IN SILICO ANALYSIS ON PLANT DETERMINED FLAVONOIDS COMPOUNDS WITH HER2 AND ESTROGEN RECEPTOR TO LIMIT THE UTILIZATION OF SYNTHETIC MEDICATIONS THAT AIDED IN BREAST CANCER GROWTH

Abstract

Breast cancer disease development is one of the veritable prosperity stresses in India bringing over the most critical passing rate in females, which happens in view of uncontrolled cell division and can be metastasize to different parts of the human body, and different medications are accessible to its cure. Drugs like Tamoxifen and Herceptin can cure breast cancer disease however these medications have their unsafe impacts on human body.

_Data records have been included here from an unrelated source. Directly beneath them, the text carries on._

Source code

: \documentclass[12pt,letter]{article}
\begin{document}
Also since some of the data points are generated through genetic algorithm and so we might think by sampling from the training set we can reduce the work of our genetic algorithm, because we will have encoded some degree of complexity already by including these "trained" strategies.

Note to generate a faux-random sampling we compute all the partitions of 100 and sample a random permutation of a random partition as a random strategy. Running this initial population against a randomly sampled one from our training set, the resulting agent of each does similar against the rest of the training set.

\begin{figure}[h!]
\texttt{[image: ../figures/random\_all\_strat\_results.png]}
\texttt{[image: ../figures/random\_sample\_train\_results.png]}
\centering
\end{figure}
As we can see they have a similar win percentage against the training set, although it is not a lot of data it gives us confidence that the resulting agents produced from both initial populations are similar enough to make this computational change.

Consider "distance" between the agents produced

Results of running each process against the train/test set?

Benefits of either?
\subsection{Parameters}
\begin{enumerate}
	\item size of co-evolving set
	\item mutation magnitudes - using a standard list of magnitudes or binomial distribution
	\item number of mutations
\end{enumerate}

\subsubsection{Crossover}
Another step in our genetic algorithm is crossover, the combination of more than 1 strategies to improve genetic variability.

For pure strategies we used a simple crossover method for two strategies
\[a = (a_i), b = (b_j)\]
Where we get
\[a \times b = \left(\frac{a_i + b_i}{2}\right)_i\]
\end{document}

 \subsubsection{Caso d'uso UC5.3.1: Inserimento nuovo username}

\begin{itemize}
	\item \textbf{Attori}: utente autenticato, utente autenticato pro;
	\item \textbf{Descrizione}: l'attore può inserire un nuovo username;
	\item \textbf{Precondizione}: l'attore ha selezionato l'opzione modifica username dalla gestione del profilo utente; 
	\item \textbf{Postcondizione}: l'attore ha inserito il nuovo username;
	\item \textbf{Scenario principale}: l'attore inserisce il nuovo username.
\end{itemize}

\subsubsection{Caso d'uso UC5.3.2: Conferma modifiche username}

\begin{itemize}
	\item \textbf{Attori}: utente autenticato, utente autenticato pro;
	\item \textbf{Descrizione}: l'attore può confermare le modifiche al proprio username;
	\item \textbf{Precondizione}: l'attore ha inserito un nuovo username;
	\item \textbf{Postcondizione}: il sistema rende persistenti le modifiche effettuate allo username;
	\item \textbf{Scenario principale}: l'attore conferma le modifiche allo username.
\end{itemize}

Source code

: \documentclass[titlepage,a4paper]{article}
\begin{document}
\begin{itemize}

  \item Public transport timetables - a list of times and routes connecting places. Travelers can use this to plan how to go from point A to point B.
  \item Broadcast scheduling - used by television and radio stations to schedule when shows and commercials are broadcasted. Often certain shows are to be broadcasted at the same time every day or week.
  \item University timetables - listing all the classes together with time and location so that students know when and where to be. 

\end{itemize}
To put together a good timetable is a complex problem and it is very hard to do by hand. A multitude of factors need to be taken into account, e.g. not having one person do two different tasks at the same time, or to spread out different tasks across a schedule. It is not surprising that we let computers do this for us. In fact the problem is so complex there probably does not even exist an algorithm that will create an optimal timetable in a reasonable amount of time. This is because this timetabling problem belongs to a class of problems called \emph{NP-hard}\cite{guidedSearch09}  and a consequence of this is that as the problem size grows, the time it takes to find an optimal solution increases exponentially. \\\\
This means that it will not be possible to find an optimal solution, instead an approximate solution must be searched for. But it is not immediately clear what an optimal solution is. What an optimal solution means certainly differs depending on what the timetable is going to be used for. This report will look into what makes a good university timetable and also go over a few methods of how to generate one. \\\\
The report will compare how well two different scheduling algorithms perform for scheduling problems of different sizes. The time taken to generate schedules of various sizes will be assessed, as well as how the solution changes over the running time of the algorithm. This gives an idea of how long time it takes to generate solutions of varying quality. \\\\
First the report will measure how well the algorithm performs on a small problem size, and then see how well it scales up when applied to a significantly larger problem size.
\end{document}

The research here manages docking, toxicity, bioactivity and ADME analysis of flavonoids compounds with HER2 and estrogen receptor, to limit the utilization of destructive medications. Lipinski's channel is utilized to screen the flavonoids compounds on the premise of five guidelines. Out of 200 flavonoids compounds 15 compounds were screened on the premise of Lipinski's channel. The outcomes uncovered that the top positioning screened flavonoids indicates most extreme docking and least binding energies with the HER2 and ER receptor when contrasted and the accessible medications. The above analysis demonstrated the compounds ST026594 (7-hydroxyflavone), ST070967 (2-(- 4-fluorophenyl)- 4n-chromen-4-one), ST086622 (3-hydroxyflavone) and ST055369 (8-methylflavone) were the best compounds indicating minimum binding energies in examination with medication Tamoxifen with Estrogen receptor and compounds ST060160 (4- hydroxyflavone) and ST058442 (6,3-dimethylflavone) were the best compounds demonstrating minimum binding energies in correlation with medication Herceptin with HER2 receptor, were additionally bioactive and non harmful in nature with great pharmokinetics properties and drug likeliness.